**Data records**
━━━━

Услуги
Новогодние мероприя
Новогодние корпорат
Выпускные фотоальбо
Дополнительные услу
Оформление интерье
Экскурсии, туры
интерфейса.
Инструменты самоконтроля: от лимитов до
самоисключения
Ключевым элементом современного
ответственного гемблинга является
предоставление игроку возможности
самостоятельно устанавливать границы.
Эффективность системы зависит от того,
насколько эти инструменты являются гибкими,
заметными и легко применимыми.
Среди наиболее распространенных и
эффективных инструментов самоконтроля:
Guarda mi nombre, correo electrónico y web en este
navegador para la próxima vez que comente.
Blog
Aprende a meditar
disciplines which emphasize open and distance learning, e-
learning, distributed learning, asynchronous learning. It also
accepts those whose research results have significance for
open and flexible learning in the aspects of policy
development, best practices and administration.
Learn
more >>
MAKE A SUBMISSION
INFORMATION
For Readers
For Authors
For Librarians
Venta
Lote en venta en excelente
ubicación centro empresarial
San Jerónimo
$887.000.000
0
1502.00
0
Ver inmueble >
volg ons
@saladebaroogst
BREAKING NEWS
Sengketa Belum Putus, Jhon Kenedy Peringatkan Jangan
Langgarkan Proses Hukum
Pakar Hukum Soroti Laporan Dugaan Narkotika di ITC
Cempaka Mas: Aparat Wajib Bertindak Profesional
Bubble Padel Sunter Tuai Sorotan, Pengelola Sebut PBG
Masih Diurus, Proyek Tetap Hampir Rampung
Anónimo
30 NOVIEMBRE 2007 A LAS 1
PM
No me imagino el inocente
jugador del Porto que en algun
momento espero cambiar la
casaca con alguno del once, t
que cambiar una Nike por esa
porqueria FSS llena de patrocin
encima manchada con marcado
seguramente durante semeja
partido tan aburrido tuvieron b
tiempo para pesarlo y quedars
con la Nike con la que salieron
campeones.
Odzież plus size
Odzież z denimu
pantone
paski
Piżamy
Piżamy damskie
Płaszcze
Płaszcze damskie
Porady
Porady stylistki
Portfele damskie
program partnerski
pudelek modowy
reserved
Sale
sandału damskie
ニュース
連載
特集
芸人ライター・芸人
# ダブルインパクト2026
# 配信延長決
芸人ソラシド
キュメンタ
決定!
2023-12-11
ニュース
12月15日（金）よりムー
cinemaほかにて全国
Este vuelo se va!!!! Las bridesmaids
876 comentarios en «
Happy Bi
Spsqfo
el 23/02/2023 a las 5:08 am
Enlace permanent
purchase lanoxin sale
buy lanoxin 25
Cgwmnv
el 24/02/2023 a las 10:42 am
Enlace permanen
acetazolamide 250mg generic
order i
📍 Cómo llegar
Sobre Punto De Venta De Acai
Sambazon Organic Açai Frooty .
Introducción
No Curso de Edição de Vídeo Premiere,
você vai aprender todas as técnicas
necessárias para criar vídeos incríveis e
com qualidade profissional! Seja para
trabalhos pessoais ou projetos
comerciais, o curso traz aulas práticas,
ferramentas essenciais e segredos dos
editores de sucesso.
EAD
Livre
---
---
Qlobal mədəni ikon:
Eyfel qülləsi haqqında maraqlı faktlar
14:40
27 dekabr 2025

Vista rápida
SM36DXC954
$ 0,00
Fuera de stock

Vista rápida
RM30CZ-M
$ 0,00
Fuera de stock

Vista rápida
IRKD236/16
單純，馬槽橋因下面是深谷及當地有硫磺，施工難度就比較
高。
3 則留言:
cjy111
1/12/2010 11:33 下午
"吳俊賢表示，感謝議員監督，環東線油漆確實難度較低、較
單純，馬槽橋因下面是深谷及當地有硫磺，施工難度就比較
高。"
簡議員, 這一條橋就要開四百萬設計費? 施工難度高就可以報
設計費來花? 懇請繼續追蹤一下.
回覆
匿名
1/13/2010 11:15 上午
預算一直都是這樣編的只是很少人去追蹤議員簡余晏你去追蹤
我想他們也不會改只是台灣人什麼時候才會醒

━━━━

**Exercise details**
Retype all of the data above line for line, keeping every character, word and line break as it appears.

**Task answer**
Услуги
Новогодние мероприя
Новогодние корпорат
Выпускные фотоальбо
Дополнительные услу
Оформление интерье
Экскурсии, туры
интерфейса.
Инструменты самоконтроля: от лимитов до
самоисключения
Ключевым элементом современного
ответственного гемблинга является
предоставление игроку возможности
самостоятельно устанавливать границы.
Эффективность системы зависит от того,
насколько эти инструменты являются гибкими,
заметными и легко применимыми.
Среди наиболее распространенных и
эффективных инструментов самоконтроля:
Guarda mi nombre, correo electrónico y web en este
navegador para la próxima vez que comente.
Blog
Aprende a meditar
disciplines which emphasize open and distance learning, e-
learning, distributed learning, asynchronous learning. It also
accepts those whose research results have significance for
open and flexible learning in the aspects of policy
development, best practices and administration.
Learn
more >>
MAKE A SUBMISSION
INFORMATION
For Readers
For Authors
For Librarians
Venta
Lote en venta en excelente
ubicación centro empresarial
San Jerónimo
$887.000.000
0
1502.00
0
Ver inmueble >
volg ons
@saladebaroogst
BREAKING NEWS
Sengketa Belum Putus, Jhon Kenedy Peringatkan Jangan
Langgarkan Proses Hukum
Pakar Hukum Soroti Laporan Dugaan Narkotika di ITC
Cempaka Mas: Aparat Wajib Bertindak Profesional
Bubble Padel Sunter Tuai Sorotan, Pengelola Sebut PBG
Masih Diurus, Proyek Tetap Hampir Rampung
Anónimo
30 NOVIEMBRE 2007 A LAS 1
PM
No me imagino el inocente
jugador del Porto que en algun
momento espero cambiar la
casaca con alguno del once, t
que cambiar una Nike por esa
porqueria FSS llena de patrocin
encima manchada con marcado
seguramente durante semeja
partido tan aburrido tuvieron b
tiempo para pesarlo y quedars
con la Nike con la que salieron
campeones.
Odzież plus size
Odzież z denimu
pantone
paski
Piżamy
Piżamy damskie
Płaszcze
Płaszcze damskie
Porady
Porady stylistki
Portfele damskie
program partnerski
pudelek modowy
reserved
Sale
sandału damskie
ニュース
連載
特集
芸人ライター・芸人
# ダブルインパクト2026
# 配信延長決
芸人ソラシド
キュメンタ
決定!
2023-12-11
ニュース
12月15日（金）よりムー
cinemaほかにて全国
Este vuelo se va!!!! Las bridesmaids
876 comentarios en «
Happy Bi
Spsqfo
el 23/02/2023 a las 5:08 am
Enlace permanent
purchase lanoxin sale
buy lanoxin 25
Cgwmnv
el 24/02/2023 a las 10:42 am
Enlace permanen
acetazolamide 250mg generic
order i
📍 Cómo llegar
Sobre Punto De Venta De Acai
Sambazon Organic Açai Frooty .
Introducción
No Curso de Edição de Vídeo Premiere,
você vai aprender todas as técnicas
necessárias para criar vídeos incríveis e
com qualidade profissional! Seja para
trabalhos pessoais ou projetos
comerciais, o curso traz aulas práticas,
ferramentas essenciais e segredos dos
editores de sucesso.
EAD
Livre
---
---
Qlobal mədəni ikon:
Eyfel qülləsi haqqında maraqlı faktlar
14:40
27 dekabr 2025

Vista rápida
SM36DXC954
$ 0,00
Fuera de stock

Vista rápida
RM30CZ-M
$ 0,00
Fuera de stock

Vista rápida
IRKD236/16
單純，馬槽橋因下面是深谷及當地有硫磺，施工難度就比較
高。
3 則留言:
cjy111
1/12/2010 11:33 下午
"吳俊賢表示，感謝議員監督，環東線油漆確實難度較低、較
單純，馬槽橋因下面是深谷及當地有硫磺，施工難度就比較
高。"
簡議員, 這一條橋就要開四百萬設計費? 施工難度高就可以報
設計費來花? 懇請繼續追蹤一下.
回覆
匿名
1/13/2010 11:15 上午
預算一直都是這樣編的只是很少人去追蹤議員簡余晏你去追蹤
我想他們也不會改只是台灣人什麼時候才會醒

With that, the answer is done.